┌──

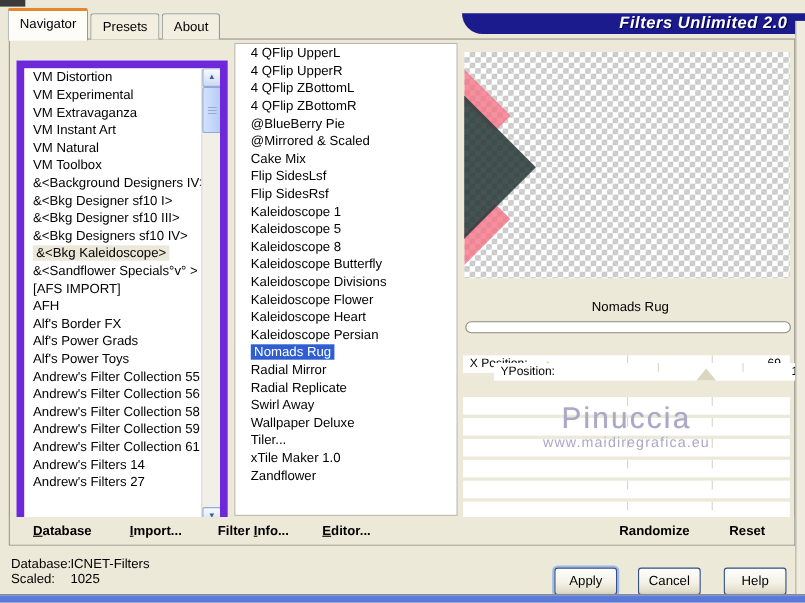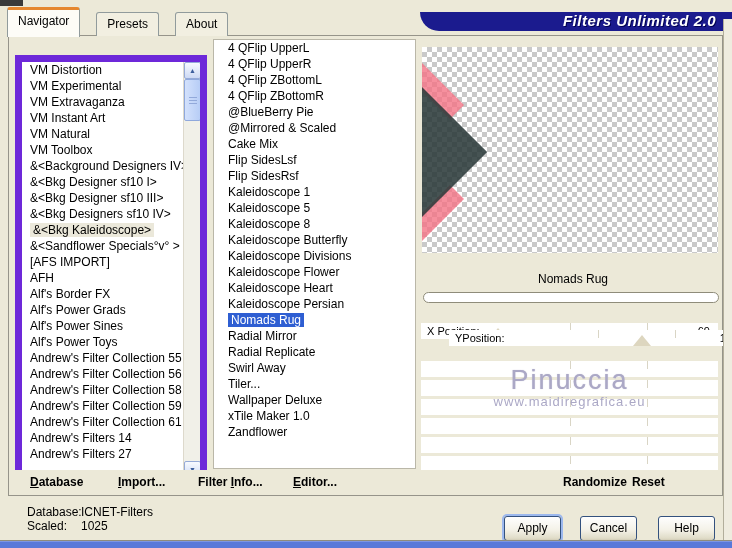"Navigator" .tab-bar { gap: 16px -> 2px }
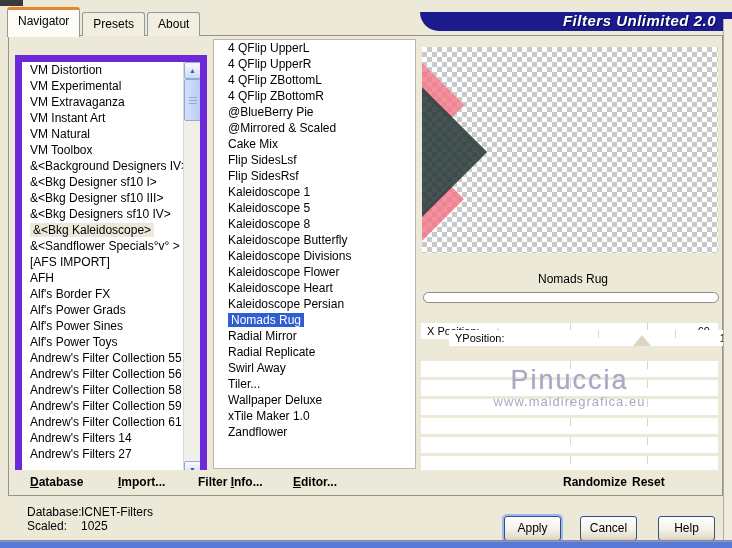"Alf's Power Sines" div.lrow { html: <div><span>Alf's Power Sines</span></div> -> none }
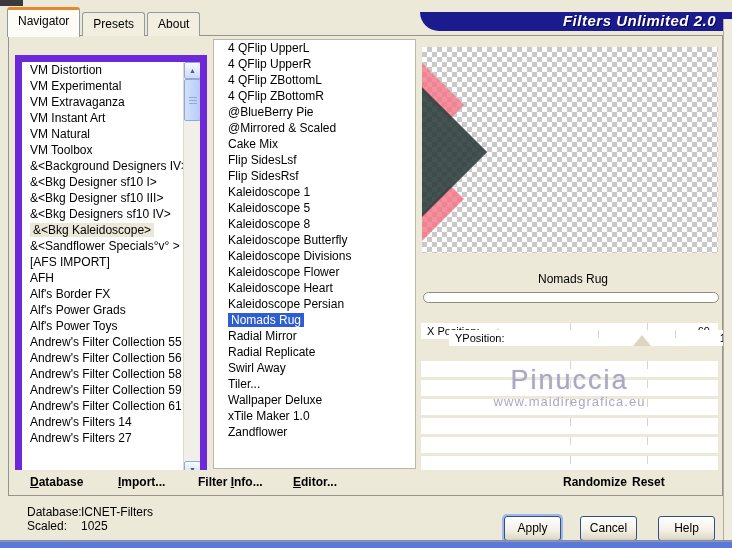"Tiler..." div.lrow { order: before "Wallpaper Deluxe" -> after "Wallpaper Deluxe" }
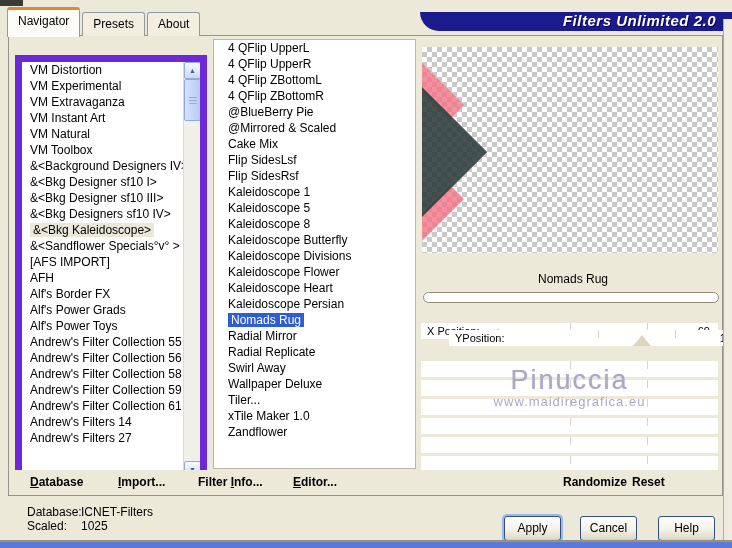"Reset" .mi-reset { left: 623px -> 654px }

└──
┌──

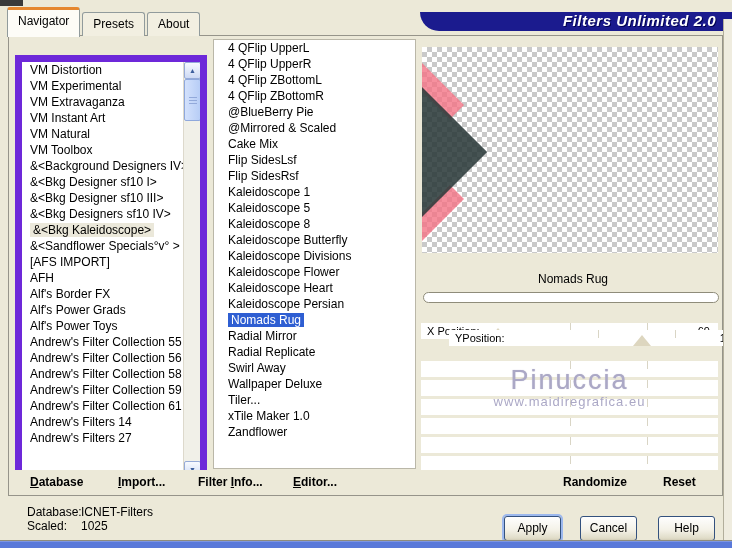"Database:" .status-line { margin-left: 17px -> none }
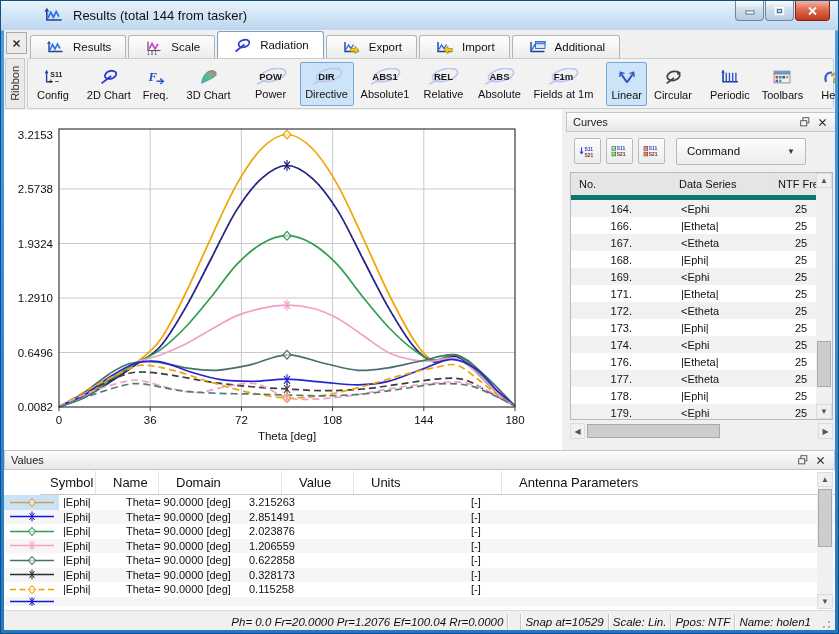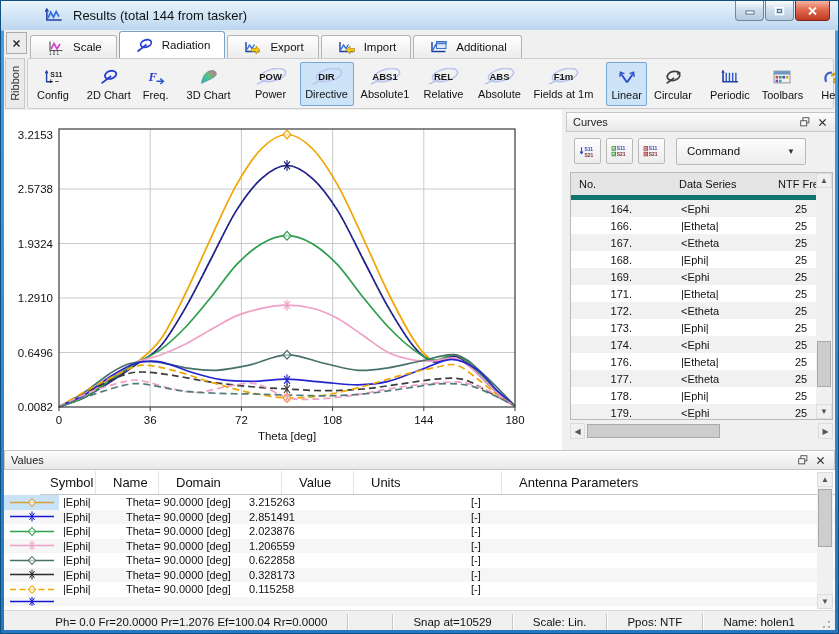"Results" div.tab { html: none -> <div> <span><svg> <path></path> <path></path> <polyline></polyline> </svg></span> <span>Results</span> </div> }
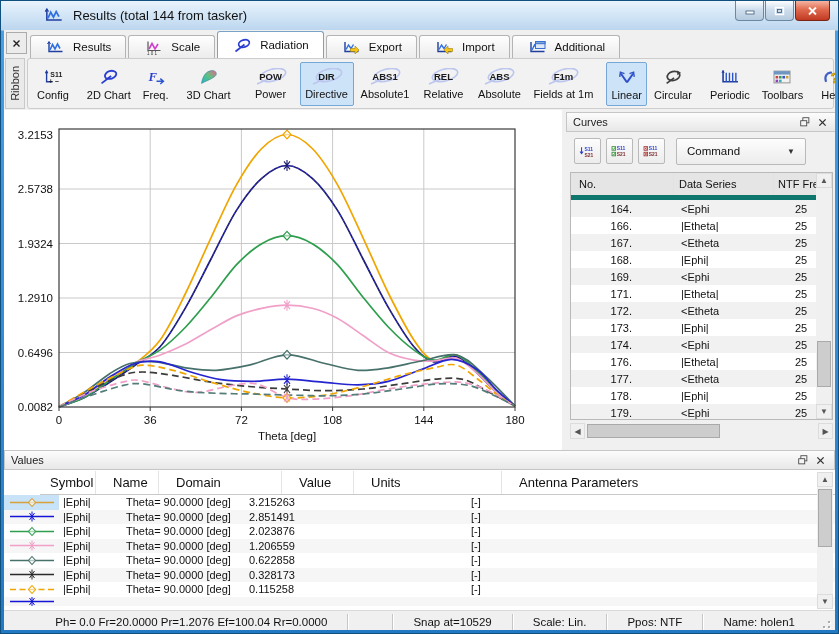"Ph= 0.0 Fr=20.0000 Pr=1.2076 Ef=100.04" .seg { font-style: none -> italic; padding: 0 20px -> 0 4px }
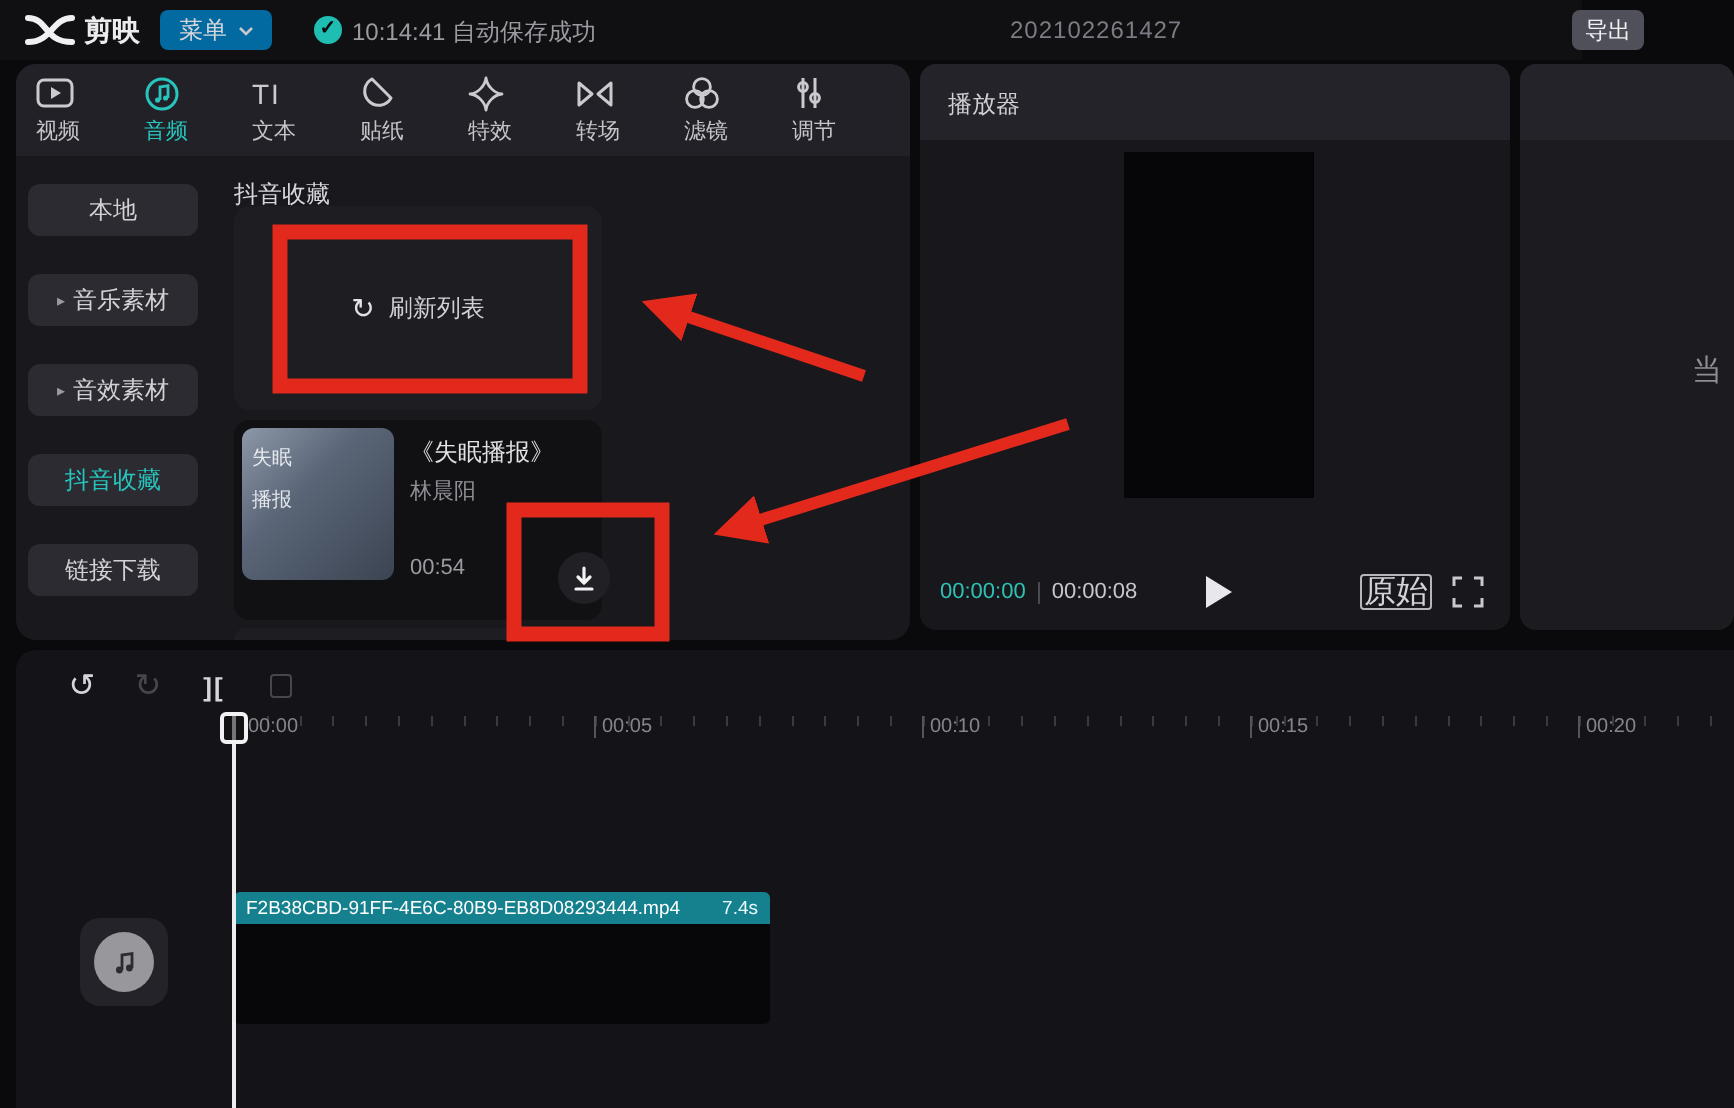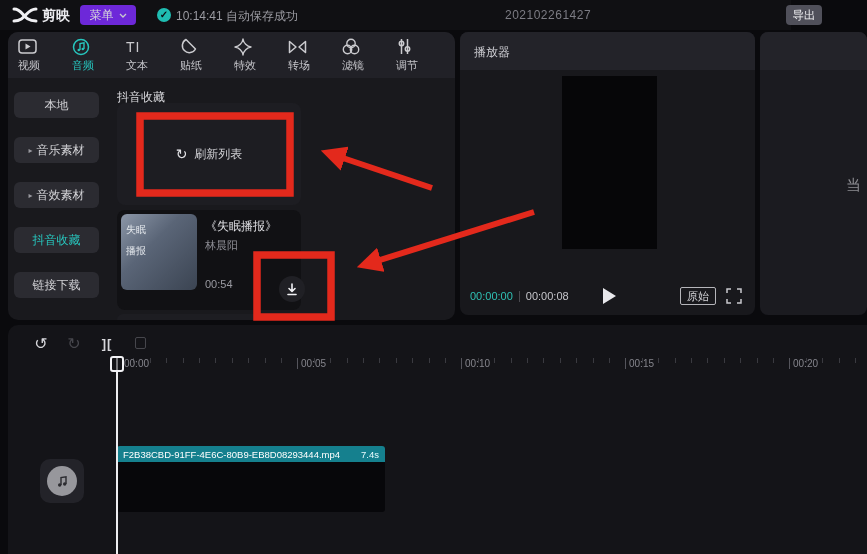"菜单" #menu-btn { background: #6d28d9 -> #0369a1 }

└──

TO DO:
All that should appear in the answer is the lines above from the line with "gap: 16px ->" through the line with "left: 623px ->", retyped exactly, pictures left out.

RESPONSE TO THE EXERCISE:
"Navigator" .tab-bar { gap: 16px -> 2px }
"Alf's Power Sines" div.lrow { html: <div><span>Alf's Power Sines</span></div> -> none }
"Tiler..." div.lrow { order: before "Wallpaper Deluxe" -> after "Wallpaper Deluxe" }
"Reset" .mi-reset { left: 623px -> 654px }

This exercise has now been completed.